How to prevent cyber-attacks on remote workers

With more and more staff working remotely due to the pandemic and, with many companies planning to continue that practice once the pandemic is over, cyber-attacks are becoming more of an issue for businesses. When working in the office, it’s easier to get help if something goes wrong and the IT department can more easily protect staff with standard IT practices. When employees work from home, however, there are more risks involved, simply from employees not knowing enough about cyber-attacks and how to protect themselves.

So, what do remote workers need to know and how can they lessen the chances of a cyber-attack?

What are cyber-attacks and how can they affect remote working?

There are many ways malicious people can attack a business, including SQL injections, denial of service attacks, malware, ransomware, phishing scams, and more. You can find out more in this helpful article from the National Cyber Security Centre: https://www.ncsc.gov.uk/information/how-cyber-attacks-work.

The object of these attacks is often about obtaining money or data. Criminals may divert payments to themselves, steal intellectual property, acquire sensitive data, such as credit card information or block access to computers until a ransom is paid.

Cyber-crime can be highly damaging to businesses, not just with the cost and time of putting systems right after an attack, but in terms of fines from the Information Commissioner’s Office (ICO) if customer data has been breached, loss of reputation and trust, loss of customers and investors and, potentially, even closure of the business.

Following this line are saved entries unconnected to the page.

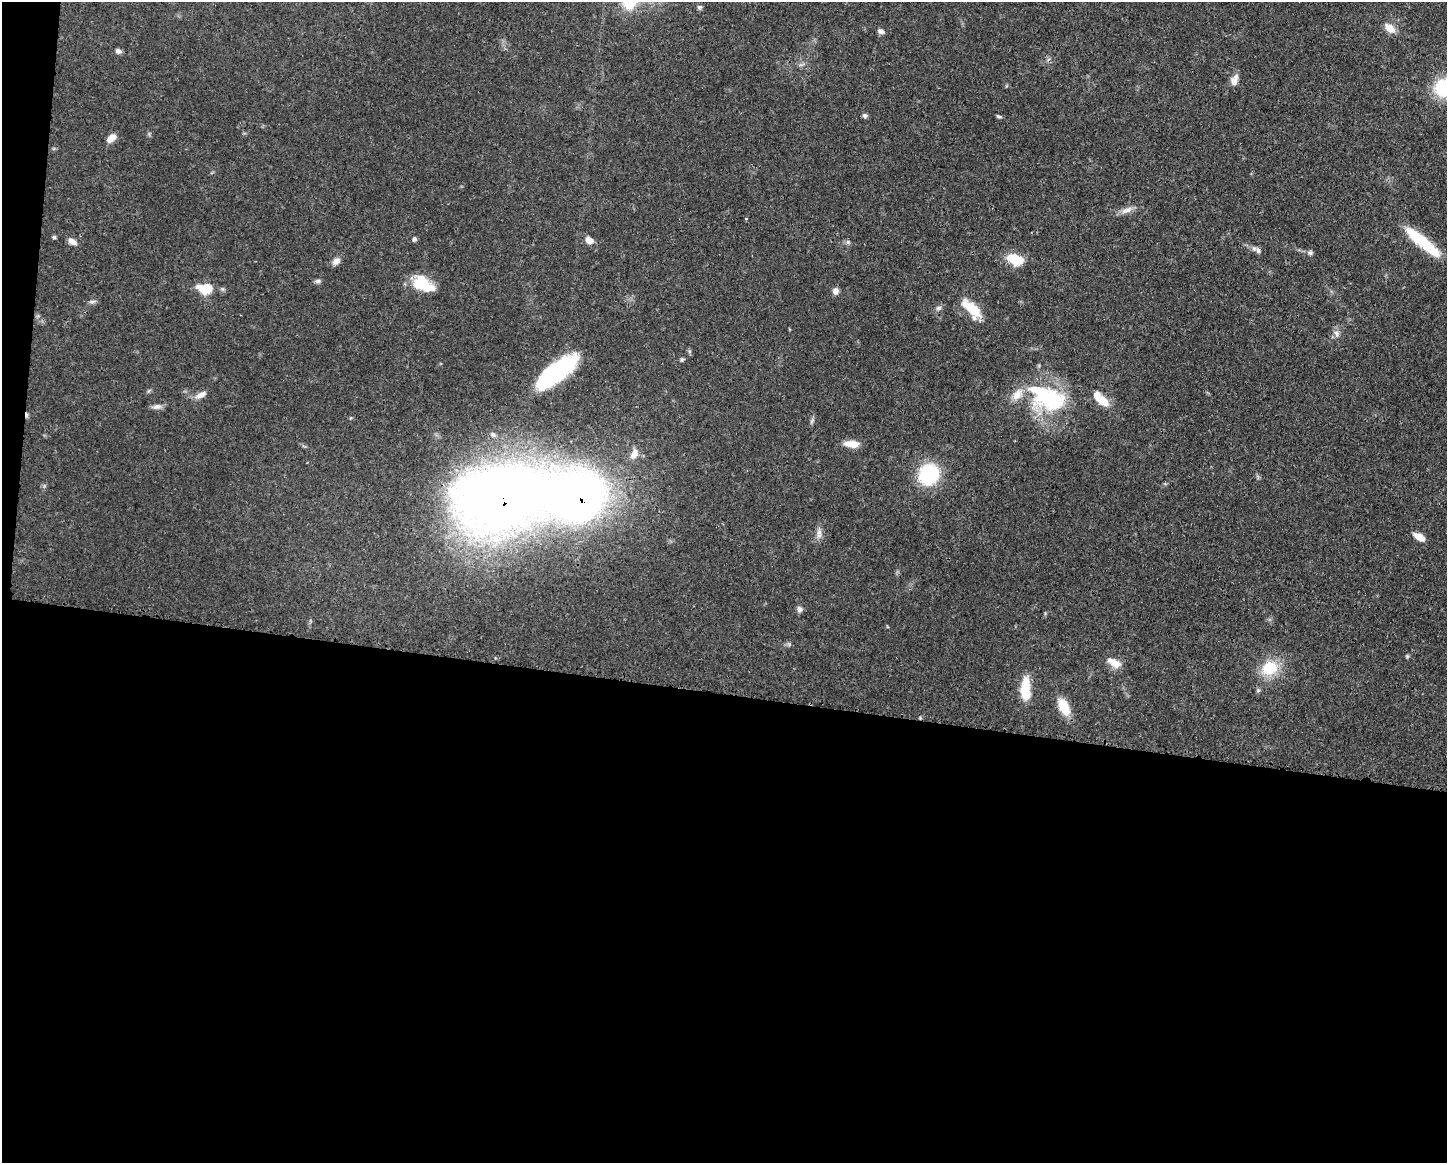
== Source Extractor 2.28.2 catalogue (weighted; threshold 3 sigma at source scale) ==
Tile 10 of 3 x 4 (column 1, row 4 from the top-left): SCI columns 112-1556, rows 6-1166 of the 4670 x 4657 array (HDU 1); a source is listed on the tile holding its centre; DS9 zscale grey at full resolution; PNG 1449 x 1165 px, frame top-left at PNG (2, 2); no overlay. Shown black and unused: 42% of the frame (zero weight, under 3 of 4 exposures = <1% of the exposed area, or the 3 px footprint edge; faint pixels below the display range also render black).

Upgrade your malware protection

There are a number of antivirus programs, including Avast, Bitdefender, AVG and Kaspersky. These programs can definitely help protect your devices against malware, however, your IT department really should be providing a preferred antivirus program to all employees, whether working in the office or at home.

A good antivirus program should offer browser protection, email security, virus quarantine and removal, regular system scans, and behaviour-based detection. Even better if they include a firewall to block any threats on your network, and a VPN to encrypt your IP address and web activity.

The main thing with these programs is that you need to have one on every device, keep them updated, and set them so that scans run regularly, without you having to remember to scan your devices. Out of date antivirus programs that are never run might as well not be on your computer.

Only use devices provided by your company

If you’re using your home computer and mobile phone to access your company network and send and receive files and information, you are putting your company at risk of system breaches and viruses.

Home computers are generally not as well, or as easily, protected as company-only devices that have been set up by a professional IT team. You, or the kids, may click on a phishing email by accident or follow a link to a fake site, opening your computer up to viruses, scammers and more.

Stick to using devices provided specifically for work and don’t use your personal email to conduct company business. Whatever guidelines and rules are in your company’s Remote Working Policy, you do need to follow them to keep your company’s systems and data secure.

Don’t let others near your work devices

It’s so tempting to just let the kids play a game on your work laptop or to let other family members use it to browse the internet, but it’s too easy to click on the wrong thing or download something that can infect your work laptop, potentially opening up any sensitive data to criminals.

There’s nothing to stop you from working in a coffee shop if you want to, but use a VPN so you don’t have an open Wi-Fi connection, don’t leave your device unattended, and take care that members of the public can’t see your screen.

Secure your home broadband

When working from home, you have to use your home broadband rather than relying on a much more secure connection at your office or place of business. The problem with that is, unless it’s set up properly and secured, your home broadband could easily be a target for criminals, who can not only get their hands on your own personal data, such as your bank account logins but any sensitive company data that might be on your devices.

It’s easier than it might sound to protect your home broadband and make it more difficult for hackers to get in, with the first steps being to change the name of your router and give it a really strong password. If you’ve ever connected to your broadband and seen a list of possible connections, including Plusnet, Virgin, and other broadband companies, these are routers where the owner hasn’t changed the name, showing anyone who cares to look who they get their broadband from and, for hackers, possible default passwords for their router.

Here’s some great advice from Norton on what to do: https://us.norton.com/internetsecurity-iot-keep-your-home-wifi-safe.html.

Regularly back up your data

Your company IT department should be providing a regular, secure business backup for files and data on the network, but if you’re working on files that are saved to your own device, rather than the network, these won’t be part of that backup, so you need to make sure you back everything up, too.

How?

• You can use File History on Windows 10 to backup your files to a USB or external hard drive.
• Backup online with a service like Carbonite or Backblaze.
• You can backup to cloud storage, like OneDrive on Microsoft 365, Google Docs or Dropbox.

We recommend that you use several ways of backing up your data to ensure your files are safe.

With the right care, it is possible to increase cyber security and help mitigate cyber-attacks against remote workers, with a mix of good IT support and employee education.